Count how many of the rows below contain the string "depth", and reply with only that number.

(Lines of data)
[Begin]
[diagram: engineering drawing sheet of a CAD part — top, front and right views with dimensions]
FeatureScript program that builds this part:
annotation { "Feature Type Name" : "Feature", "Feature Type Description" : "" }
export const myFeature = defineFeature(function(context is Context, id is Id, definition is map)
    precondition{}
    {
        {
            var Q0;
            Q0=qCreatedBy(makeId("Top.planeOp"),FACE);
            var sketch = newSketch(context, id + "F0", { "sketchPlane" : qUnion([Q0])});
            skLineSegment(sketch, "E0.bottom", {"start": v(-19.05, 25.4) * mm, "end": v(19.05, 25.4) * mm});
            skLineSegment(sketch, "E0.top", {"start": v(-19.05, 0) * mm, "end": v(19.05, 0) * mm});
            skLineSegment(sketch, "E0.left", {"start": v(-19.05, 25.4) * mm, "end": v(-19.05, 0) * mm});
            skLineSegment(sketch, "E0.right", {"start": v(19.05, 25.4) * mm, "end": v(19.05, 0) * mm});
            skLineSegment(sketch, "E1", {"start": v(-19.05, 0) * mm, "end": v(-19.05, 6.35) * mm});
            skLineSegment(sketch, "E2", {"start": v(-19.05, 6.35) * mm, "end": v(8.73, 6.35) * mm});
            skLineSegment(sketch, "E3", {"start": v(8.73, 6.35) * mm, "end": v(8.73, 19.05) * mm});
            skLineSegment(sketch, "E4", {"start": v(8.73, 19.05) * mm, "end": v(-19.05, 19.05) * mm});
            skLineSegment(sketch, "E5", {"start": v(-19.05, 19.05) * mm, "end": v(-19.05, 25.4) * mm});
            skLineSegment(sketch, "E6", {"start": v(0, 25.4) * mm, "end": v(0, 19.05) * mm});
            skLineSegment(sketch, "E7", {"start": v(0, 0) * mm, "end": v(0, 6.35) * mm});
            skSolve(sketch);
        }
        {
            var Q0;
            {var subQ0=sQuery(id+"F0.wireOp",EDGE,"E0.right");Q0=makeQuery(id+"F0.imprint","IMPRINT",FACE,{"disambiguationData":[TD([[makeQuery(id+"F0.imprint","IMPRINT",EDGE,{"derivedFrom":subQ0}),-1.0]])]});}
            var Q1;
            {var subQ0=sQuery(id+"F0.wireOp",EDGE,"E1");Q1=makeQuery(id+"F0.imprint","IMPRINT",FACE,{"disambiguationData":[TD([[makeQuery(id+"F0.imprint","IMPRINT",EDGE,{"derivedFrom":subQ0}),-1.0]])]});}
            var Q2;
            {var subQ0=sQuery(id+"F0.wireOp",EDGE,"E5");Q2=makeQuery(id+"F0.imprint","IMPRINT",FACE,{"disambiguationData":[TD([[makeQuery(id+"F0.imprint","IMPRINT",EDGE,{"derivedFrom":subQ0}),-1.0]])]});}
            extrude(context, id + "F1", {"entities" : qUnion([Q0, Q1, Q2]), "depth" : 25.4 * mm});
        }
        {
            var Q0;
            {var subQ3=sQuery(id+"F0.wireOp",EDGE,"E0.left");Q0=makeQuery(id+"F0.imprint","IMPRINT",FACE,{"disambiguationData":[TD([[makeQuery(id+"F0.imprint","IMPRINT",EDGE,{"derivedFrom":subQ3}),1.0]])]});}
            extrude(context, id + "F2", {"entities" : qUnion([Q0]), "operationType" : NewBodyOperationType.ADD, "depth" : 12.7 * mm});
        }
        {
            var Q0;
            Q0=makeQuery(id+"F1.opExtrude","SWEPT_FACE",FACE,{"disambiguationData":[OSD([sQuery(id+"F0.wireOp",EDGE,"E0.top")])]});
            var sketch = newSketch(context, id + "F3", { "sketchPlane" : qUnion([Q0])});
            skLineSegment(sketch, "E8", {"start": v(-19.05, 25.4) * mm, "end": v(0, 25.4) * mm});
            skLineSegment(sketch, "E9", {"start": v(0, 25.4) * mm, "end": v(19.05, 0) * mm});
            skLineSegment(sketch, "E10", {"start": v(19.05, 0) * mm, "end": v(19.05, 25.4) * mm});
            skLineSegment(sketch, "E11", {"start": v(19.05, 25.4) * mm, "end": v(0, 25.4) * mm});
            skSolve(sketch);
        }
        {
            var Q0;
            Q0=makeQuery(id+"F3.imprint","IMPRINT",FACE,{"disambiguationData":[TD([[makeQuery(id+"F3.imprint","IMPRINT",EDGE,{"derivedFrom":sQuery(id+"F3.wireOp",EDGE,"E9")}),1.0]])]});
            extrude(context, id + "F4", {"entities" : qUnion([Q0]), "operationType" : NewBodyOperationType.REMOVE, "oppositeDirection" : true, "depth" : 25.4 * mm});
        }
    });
[End]
### Full output
3